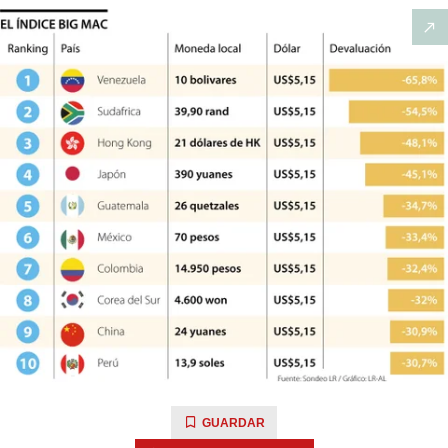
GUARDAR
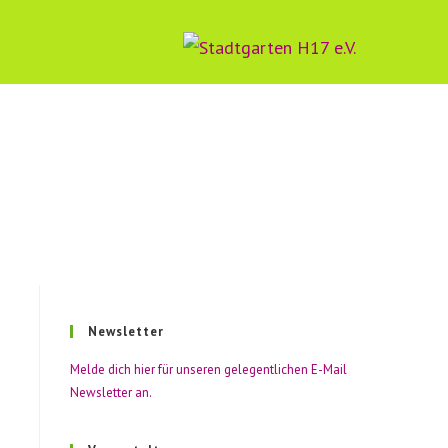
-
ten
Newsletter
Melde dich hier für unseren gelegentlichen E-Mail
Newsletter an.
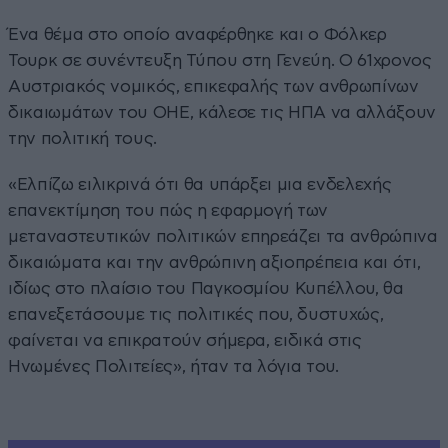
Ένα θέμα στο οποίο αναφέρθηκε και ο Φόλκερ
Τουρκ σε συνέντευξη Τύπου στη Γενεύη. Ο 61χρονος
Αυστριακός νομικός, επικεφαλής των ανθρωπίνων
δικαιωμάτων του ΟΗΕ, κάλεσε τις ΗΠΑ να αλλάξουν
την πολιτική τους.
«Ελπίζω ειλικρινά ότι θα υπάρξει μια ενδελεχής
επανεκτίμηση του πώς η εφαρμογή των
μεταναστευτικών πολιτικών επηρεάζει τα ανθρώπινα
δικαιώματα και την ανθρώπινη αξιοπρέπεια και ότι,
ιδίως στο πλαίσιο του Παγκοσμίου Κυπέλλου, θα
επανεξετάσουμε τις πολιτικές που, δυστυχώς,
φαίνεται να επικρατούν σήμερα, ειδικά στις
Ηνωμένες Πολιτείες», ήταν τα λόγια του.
···
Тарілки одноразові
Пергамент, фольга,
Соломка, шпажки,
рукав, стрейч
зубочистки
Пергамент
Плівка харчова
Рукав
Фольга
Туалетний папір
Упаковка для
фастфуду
···
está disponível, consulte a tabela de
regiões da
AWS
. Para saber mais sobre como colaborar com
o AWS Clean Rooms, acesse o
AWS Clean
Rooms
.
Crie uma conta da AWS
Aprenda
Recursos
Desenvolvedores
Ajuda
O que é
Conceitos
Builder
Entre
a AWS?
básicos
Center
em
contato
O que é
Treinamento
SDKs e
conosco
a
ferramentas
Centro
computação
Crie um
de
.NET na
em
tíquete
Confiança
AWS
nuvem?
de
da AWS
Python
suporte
···
Repeat word for word the lines of the listing, starting at the line that has "Ένα θέμα στο οποίο αναφέρθηκε και ο Φόλκερ" and stopping after the line that has "τα λόγια του.".

Ένα θέμα στο οποίο αναφέρθηκε και ο Φόλκερ
Τουρκ σε συνέντευξη Τύπου στη Γενεύη. Ο 61χρονος
Αυστριακός νομικός, επικεφαλής των ανθρωπίνων
δικαιωμάτων του ΟΗΕ, κάλεσε τις ΗΠΑ να αλλάξουν
την πολιτική τους.
«Ελπίζω ειλικρινά ότι θα υπάρξει μια ενδελεχής
επανεκτίμηση του πώς η εφαρμογή των
μεταναστευτικών πολιτικών επηρεάζει τα ανθρώπινα
δικαιώματα και την ανθρώπινη αξιοπρέπεια και ότι,
ιδίως στο πλαίσιο του Παγκοσμίου Κυπέλλου, θα
επανεξετάσουμε τις πολιτικές που, δυστυχώς,
φαίνεται να επικρατούν σήμερα, ειδικά στις
Ηνωμένες Πολιτείες», ήταν τα λόγια του.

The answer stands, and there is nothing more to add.